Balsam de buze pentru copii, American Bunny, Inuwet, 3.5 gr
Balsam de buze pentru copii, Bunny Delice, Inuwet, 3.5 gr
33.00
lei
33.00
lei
----
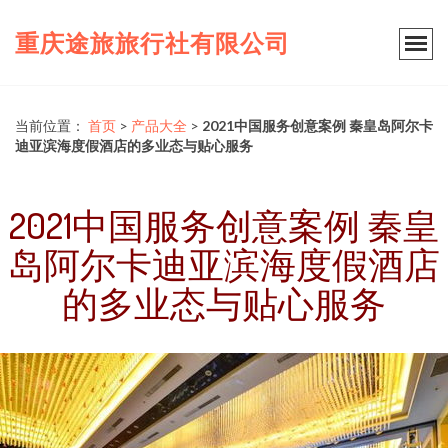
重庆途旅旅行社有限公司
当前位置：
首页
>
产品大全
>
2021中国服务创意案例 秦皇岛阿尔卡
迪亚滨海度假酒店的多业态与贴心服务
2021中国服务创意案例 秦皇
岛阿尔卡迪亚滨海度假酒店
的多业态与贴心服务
----
_Required work_
Count the lines across both blocks of items above that contain the string "Inuwet". Output only the count.

_Completed task_
2